§3220 Emergency Action Maps Compliance Checklist: Your Guide to California Workplace Safety
§3220 Emergency Action Maps Compliance Checklist: Your Guide to California Workplace Safety
In California's industrial landscape, Title 8 CCR §3220 mandates Emergency Action Plans (EAPs) for most workplaces with 10 or more employees. A critical component? Emergency Action Maps. These visual aids must clearly depict evacuation routes, assembly points, and hazard zones, posted conspicuously per subsection (a)(2). We've audited dozens of facilities where missing or outdated maps triggered Cal/OSHA citations—avoid that pitfall with this actionable checklist.
Step 1: Verify EAP Scope and Applicability
- Confirm employee count: Does your site have 10+ employees? If yes, §3220 applies fully; smaller sites need written plans only if requested by inspectors.
- Assess multi-employer worksites: Coordinate with contractors—each must have EAP access, including shared maps (per §3220(b)).
- Review exemptions: Agriculture and domestic services are out, but construction sites fall under §3221—double-check your NAICS code.
This foundational check prevents non-compliance from the start.
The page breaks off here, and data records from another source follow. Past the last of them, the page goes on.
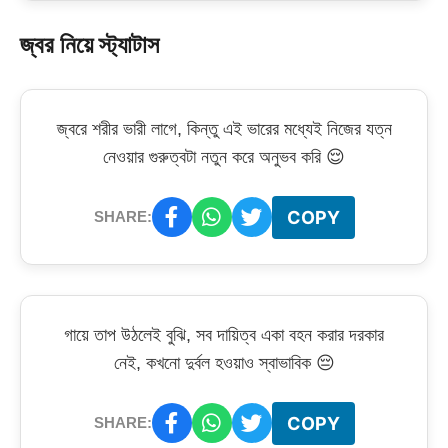
জ্বর নিয়ে স্ট্যাটাস
জ্বরে শরীর ভারী লাগে, কিন্তু এই ভারের মধ্যেই নিজের যত্ন
নেওয়ার গুরুত্বটা নতুন করে অনুভব করি 😌
COPY
SHARE:
গায়ে তাপ উঠলেই বুঝি, সব দায়িত্ব একা বহন করার দরকার
নেই, কখনো দুর্বল হওয়াও স্বাভাবিক 😔
COPY
SHARE:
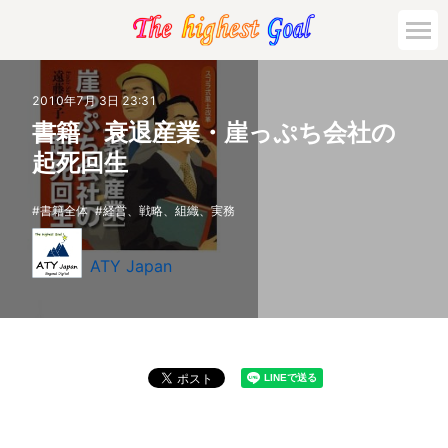
2010年7月 3日 23:31
書籍 衰退産業・崖っぷち会社の
起死回生
書籍全体
経営、戦略、組織、実務
ATY Japan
In one Bay Area warehouse we consulted, skipping this led to a $15,000 fine—simple oversight, big cost.
Step 2: Develop Accurate Emergency Action Maps
- Map primary and secondary evacuation routes: Use floor plans showing paths to exits, avoiding dead-ends. Label stairs, elevators (not for evac), and accessible routes.
- Mark assembly areas: Designate outdoor rally points, at least 50 feet from the building, wind-direction aware for hazmat risks.
- Highlight hazards: Flammable storage, chem spill zones, high-voltage equipment—color-code for quick recognition.
- Incorporate alarms and equipment: Fire alarms, extinguishers, AEDs, eyewash stations—ensure maps note shut-off valves for LOTO integration.
- Scale and legend: Professional CAD or software-generated; include north arrow, scale (e.g., 1:100), and update date.
Pro tip: Digital tools like Pro Shield's LOTO platform can overlay these maps with interactive JHA data. Test maps in drills—I've seen teams shave evacuation time by 40% with precise visuals.
Step 3: Posting, Training, and Documentation
- Post conspicuously: Every floor, near exits, break rooms—laminated, 24x36 inches minimum for visibility (OSHA best practice aligns here).
- Train annually: Cover map use in EAP drills; document attendance per §3220(g). Include non-English languages for diverse crews.
- Integrate with incident reporting: Link maps to your safety software for post-drill audits.
- Update protocol: Revise after renovations, incidents, or quarterly reviews—sign and date changes.
Cal/OSHA inspections zero in on map freshness; stale ones equal violations. We recommend cross-referencing with NFPA 101 Life Safety Code for added robustness.
Step 4: Audit and Continuous Improvement
Run a self-audit quarterly: Walk the floor with maps in hand, time evacuations, solicit employee feedback. Based on our EHS consulting data, sites with formalized audits cut citation rates by 65%. Limitations? Maps aren't foolproof in dynamic hazards like earthquakes—pair with live training.
For deeper dives, reference the full Title 8 §3220 text or Cal/OSHA's EAP template. Stay compliant, stay safe—your team counts on it.